The television is playing softly, the bluish light flickering against my closed lids. I’m not concentrating on the words, but the name gets my attention.

I raise my head and glance down at the flat screen. There’s a small corner picture of Senator Sims, and a red banner at the bottom of the screen that reads BREAKING NEWS. Just below that are the words SENATOR AND SON FOUND DEAD IN WRECKAGE OF PLANE CRASH.

I sit up, fully awake now, my eyes wide and my pulse thudding. Am I dreaming? Am I hallucinating?

I stare at the screen, watching for more details. None come. Just that flash of news. Important news. News that could very well change my life.

People all over the country might be mourning their passing. I’m not one of those people. I feel only a sense of intense relief. And vindication. And freedom. I’m finally free. And so is Rogan.

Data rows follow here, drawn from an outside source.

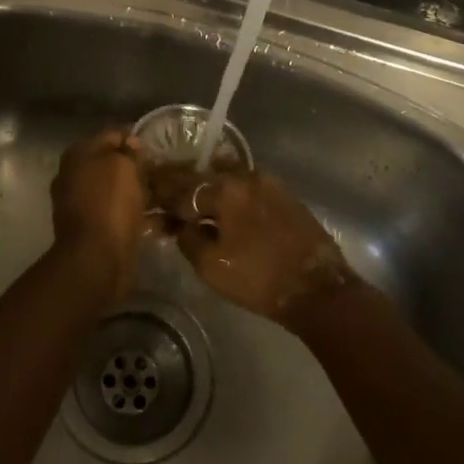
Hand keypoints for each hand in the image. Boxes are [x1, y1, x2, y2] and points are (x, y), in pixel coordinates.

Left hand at [50, 129, 154, 300]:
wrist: (95, 258)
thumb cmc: (109, 204)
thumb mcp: (123, 165)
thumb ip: (128, 150)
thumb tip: (131, 144)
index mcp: (78, 155)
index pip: (111, 135)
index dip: (135, 139)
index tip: (157, 150)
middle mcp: (74, 175)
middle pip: (112, 163)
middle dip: (136, 167)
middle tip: (163, 173)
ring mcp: (80, 203)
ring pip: (116, 189)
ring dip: (138, 191)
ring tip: (164, 195)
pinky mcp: (91, 228)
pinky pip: (117, 213)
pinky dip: (135, 214)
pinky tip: (158, 218)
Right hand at [148, 165, 349, 326]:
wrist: (316, 288)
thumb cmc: (258, 278)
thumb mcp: (211, 266)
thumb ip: (188, 238)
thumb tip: (178, 223)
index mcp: (225, 189)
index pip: (182, 188)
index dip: (161, 195)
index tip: (147, 198)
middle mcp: (245, 176)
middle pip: (204, 175)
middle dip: (181, 185)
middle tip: (164, 194)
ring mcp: (268, 182)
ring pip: (226, 177)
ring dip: (206, 186)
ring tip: (190, 200)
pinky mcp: (283, 194)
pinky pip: (245, 186)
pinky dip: (229, 192)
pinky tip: (220, 204)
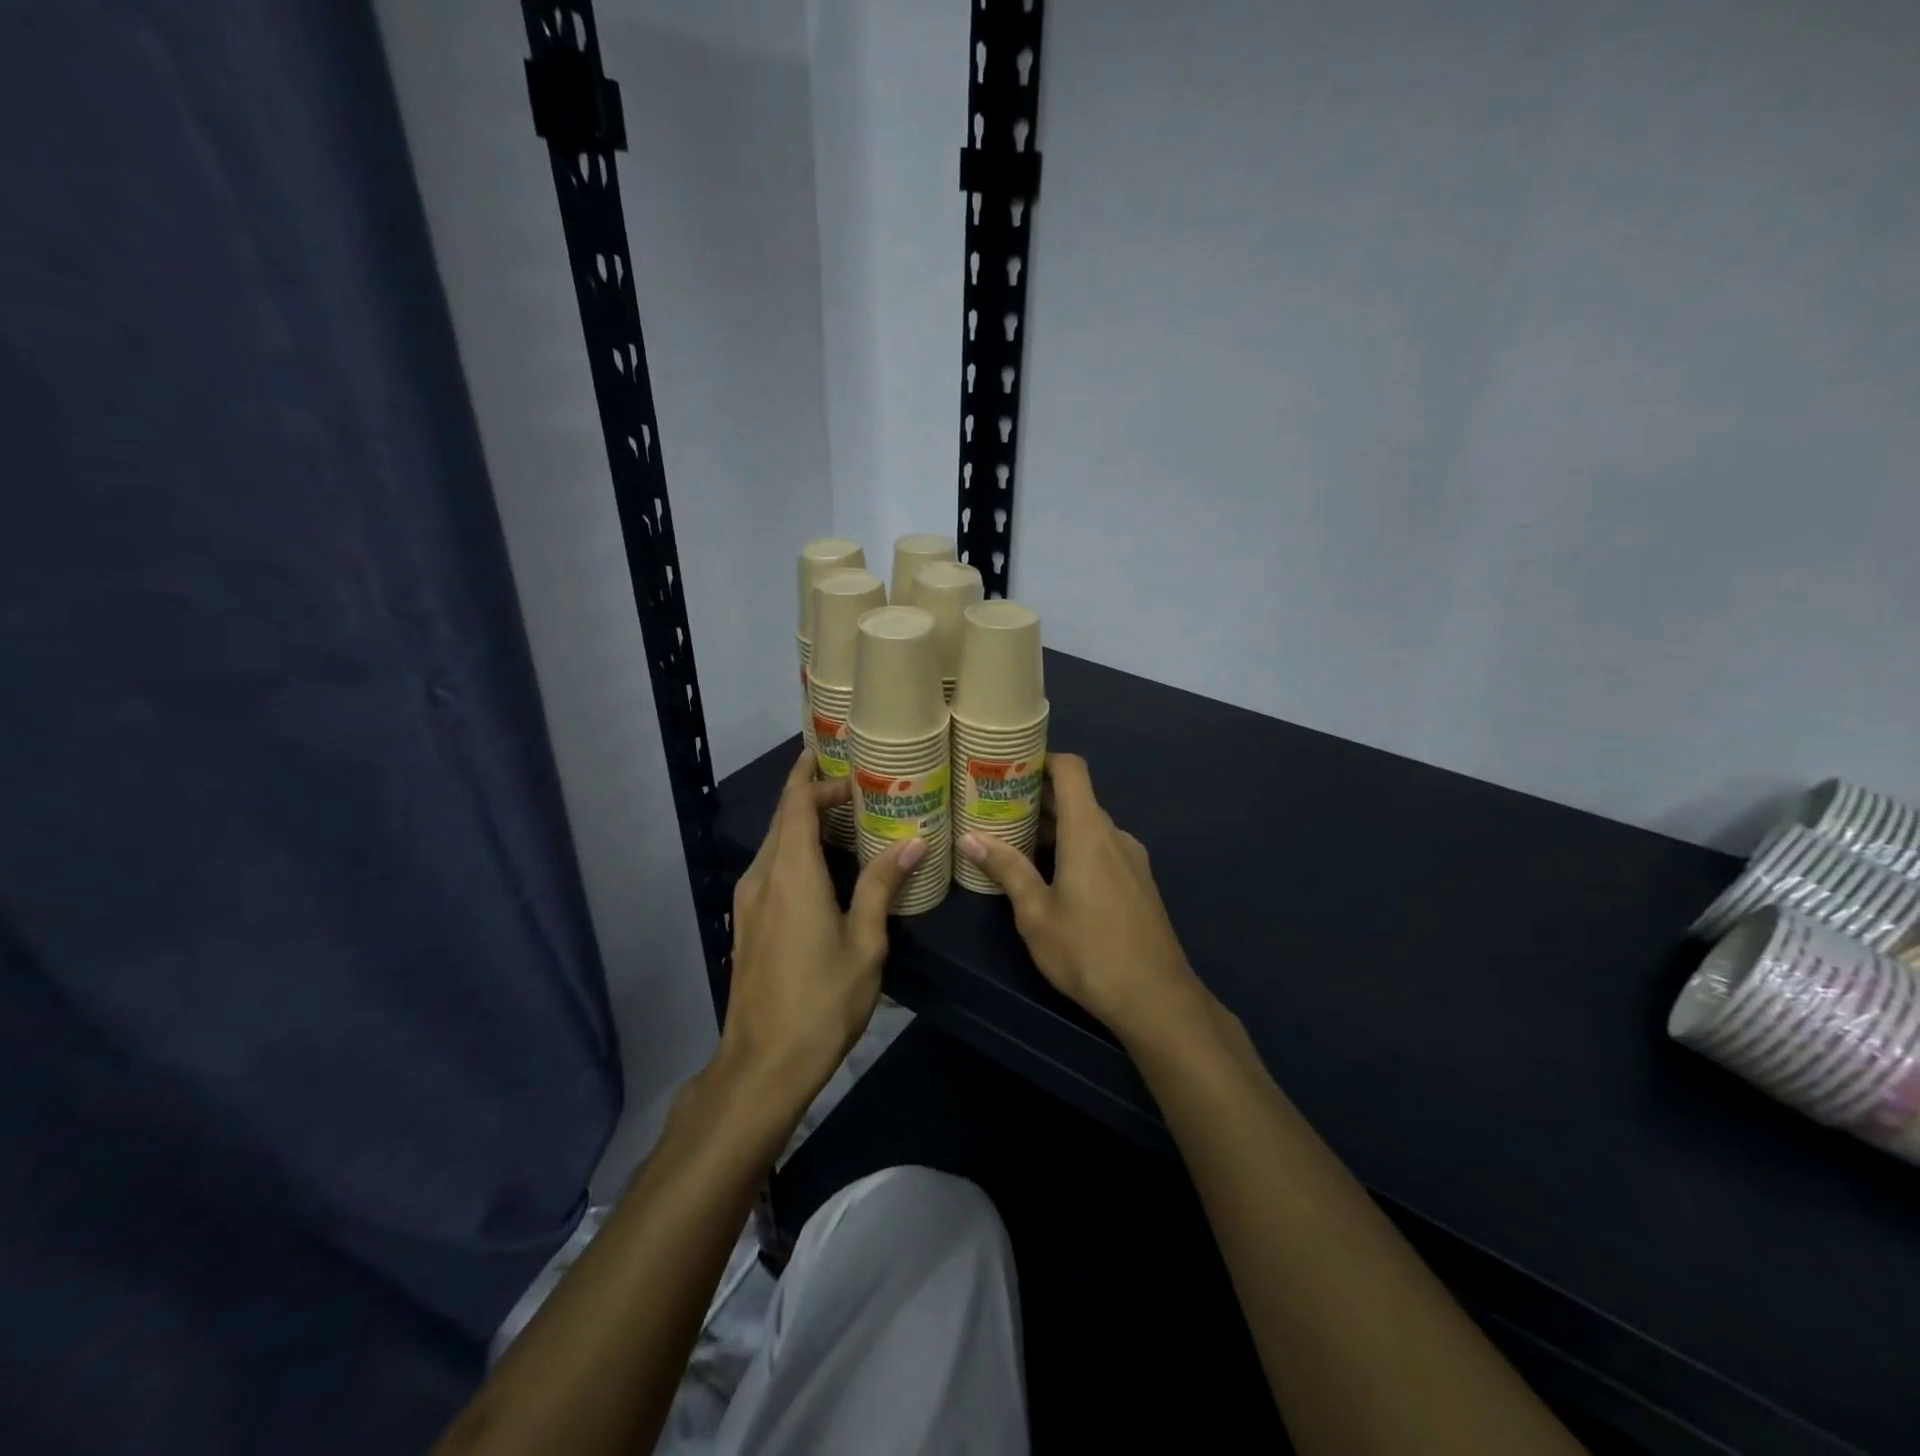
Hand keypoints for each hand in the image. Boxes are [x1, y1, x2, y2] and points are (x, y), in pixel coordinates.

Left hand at [720, 749, 925, 1104]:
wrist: (763, 1064)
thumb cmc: (821, 1001)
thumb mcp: (864, 942)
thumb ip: (882, 885)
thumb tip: (913, 842)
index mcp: (790, 873)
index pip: (796, 803)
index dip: (818, 777)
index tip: (849, 763)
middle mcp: (761, 876)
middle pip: (782, 817)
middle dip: (813, 793)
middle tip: (857, 783)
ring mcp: (749, 900)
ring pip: (775, 842)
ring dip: (805, 822)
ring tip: (849, 816)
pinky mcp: (749, 922)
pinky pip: (772, 867)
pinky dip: (797, 850)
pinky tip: (827, 863)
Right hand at [958, 753, 1208, 1041]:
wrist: (1156, 998)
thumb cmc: (1088, 952)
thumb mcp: (1036, 914)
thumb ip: (1006, 869)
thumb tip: (970, 838)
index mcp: (1089, 832)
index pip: (1072, 769)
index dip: (1043, 758)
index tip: (1010, 764)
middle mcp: (1114, 835)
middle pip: (1077, 798)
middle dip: (1037, 798)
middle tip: (995, 807)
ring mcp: (1131, 859)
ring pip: (1089, 827)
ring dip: (1055, 828)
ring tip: (1014, 842)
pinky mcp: (1138, 882)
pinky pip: (1102, 849)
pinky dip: (1074, 848)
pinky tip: (1050, 876)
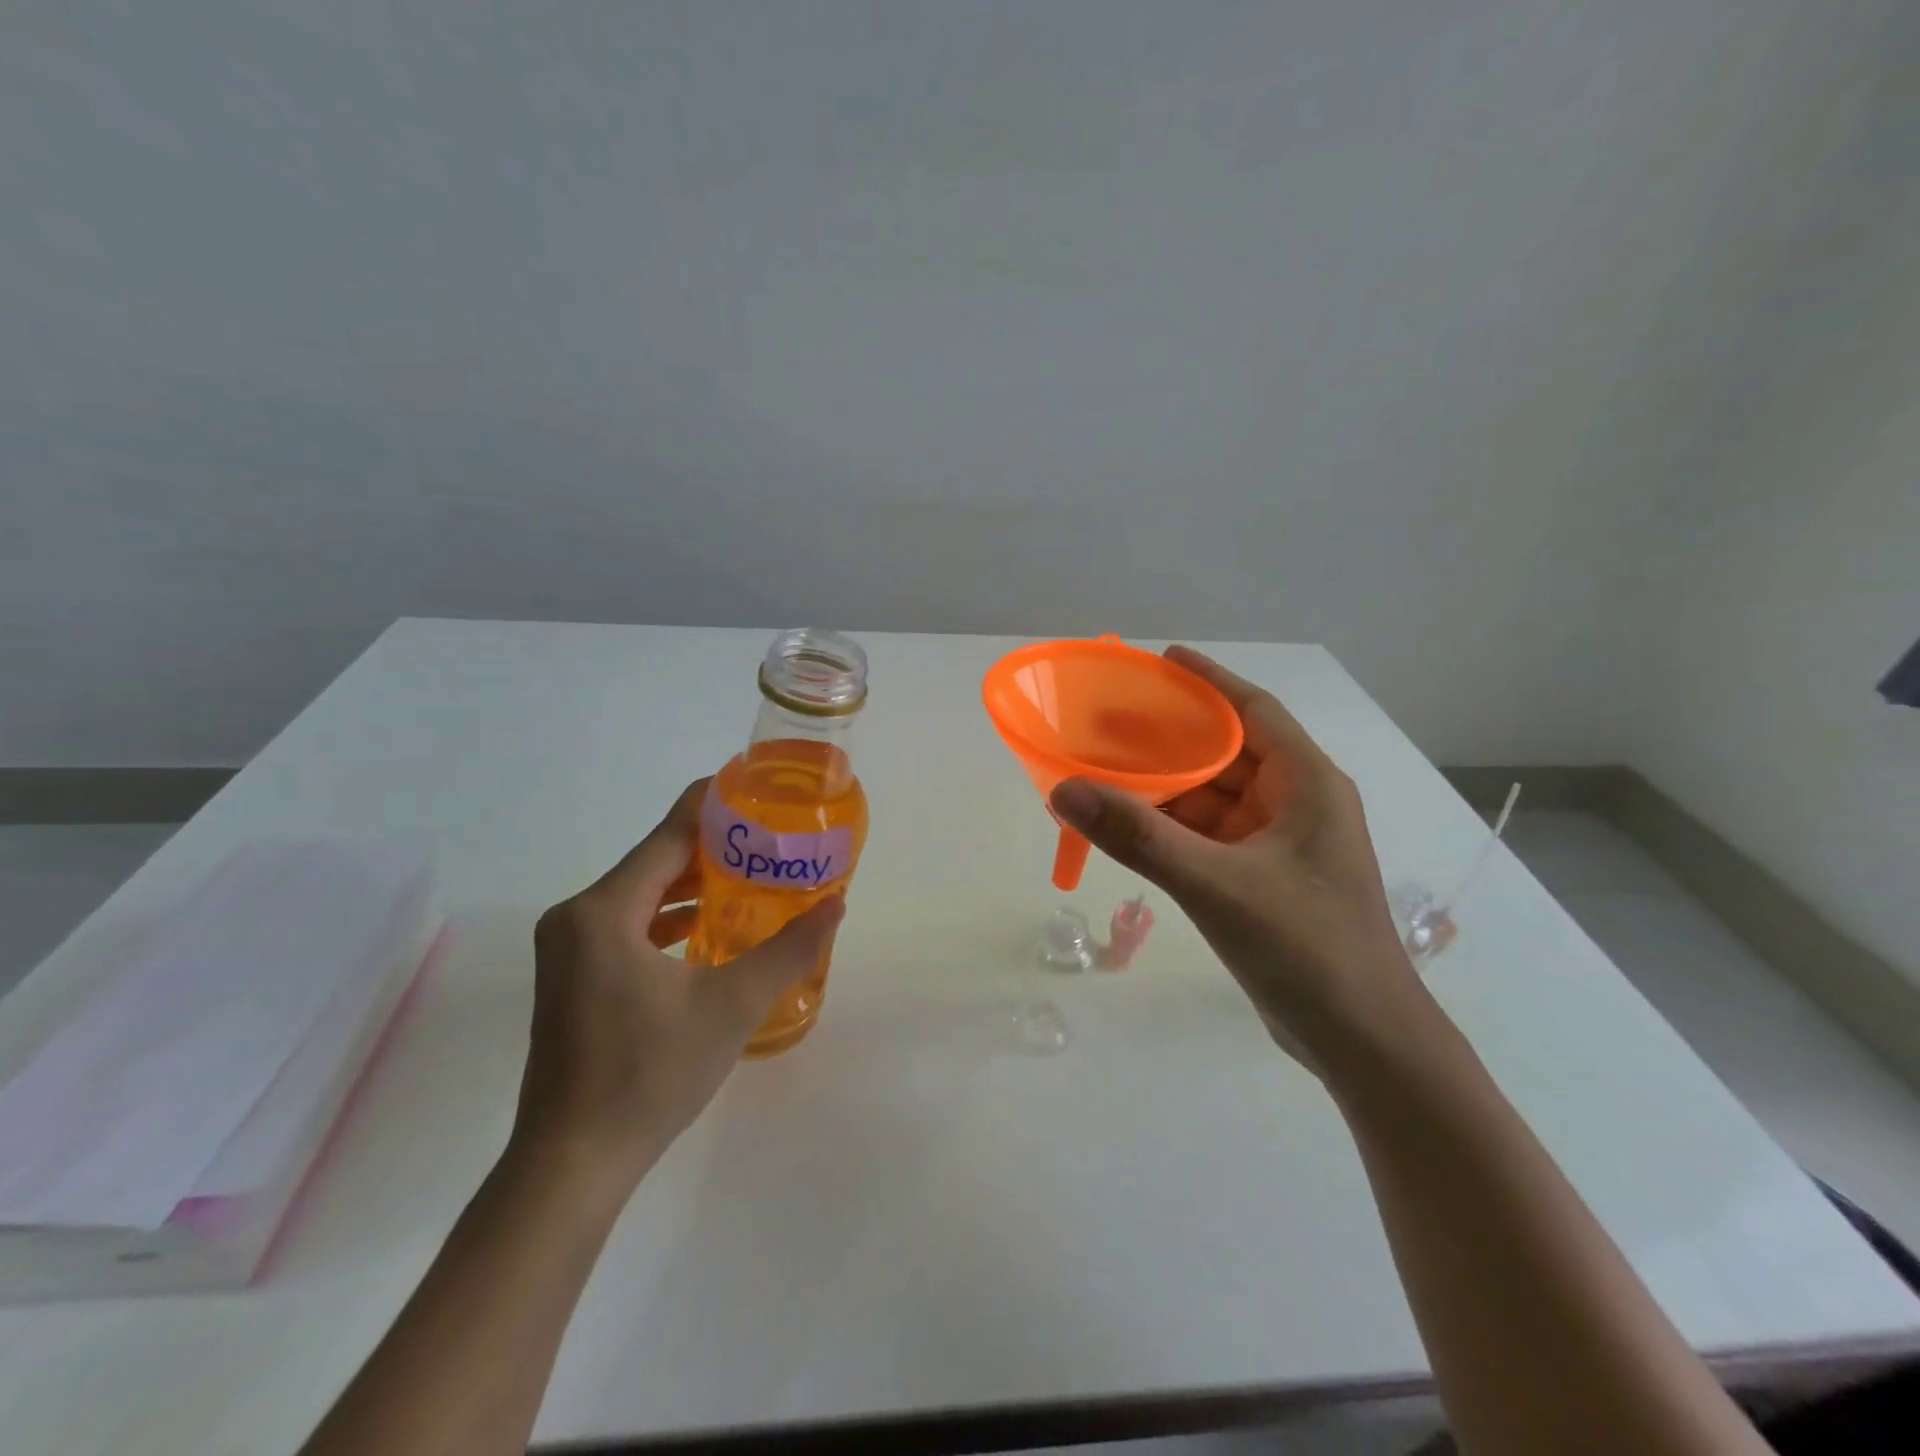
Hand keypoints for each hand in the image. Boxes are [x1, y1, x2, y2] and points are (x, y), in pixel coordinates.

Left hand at [514, 779, 843, 1194]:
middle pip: (655, 860)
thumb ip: (789, 949)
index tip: (755, 786)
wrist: (573, 1163)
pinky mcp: (575, 976)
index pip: (668, 835)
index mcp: (604, 911)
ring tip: (752, 872)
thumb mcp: (732, 1005)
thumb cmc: (650, 1074)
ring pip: (643, 894)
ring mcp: (571, 949)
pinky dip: (671, 916)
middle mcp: (578, 917)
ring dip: (694, 882)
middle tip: (770, 835)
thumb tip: (837, 905)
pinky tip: (711, 924)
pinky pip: (630, 924)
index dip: (713, 805)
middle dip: (713, 845)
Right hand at [1049, 646, 1420, 1061]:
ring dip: (1168, 786)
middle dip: (1173, 736)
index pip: (1254, 711)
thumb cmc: (1306, 948)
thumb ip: (1138, 837)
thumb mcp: (1216, 885)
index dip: (1208, 682)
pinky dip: (1173, 827)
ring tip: (1108, 771)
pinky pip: (1211, 835)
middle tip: (1112, 722)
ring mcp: (1282, 845)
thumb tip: (1064, 789)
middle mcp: (1298, 804)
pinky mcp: (1265, 880)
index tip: (1160, 662)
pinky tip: (1131, 826)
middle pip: (1228, 752)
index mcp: (1306, 784)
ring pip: (1216, 797)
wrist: (1363, 1043)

The next thing to flash along the ticker tape at the bottom of the screen is a statement on the crowd’s anticipation of a mixed martial arts fight being held in Vegas tomorrow.

It’s Rogan.

On the one hand, I know I shouldn’t go. Shouldn’t even want to. But on the other hand, I desperately want to see him, to talk to him. To hear him say those three little words again. I want them to change everything.

But is that realistic? Is it possible? Is it possible for me to put the last few years behind me and move forward as yet another different version of myself? Or am I tough enough to embrace all the different parts and live as just me? Scarred yet whole. Free.

There’s only one way to find out, of course. And to do it, I’ll have to be brave. Tough. Tough enough to
live
, not just survive.

For the first time in what feels like a lifetime, I feel like I might be ready for that. Finally ready. Finally strong. Finally tough enough.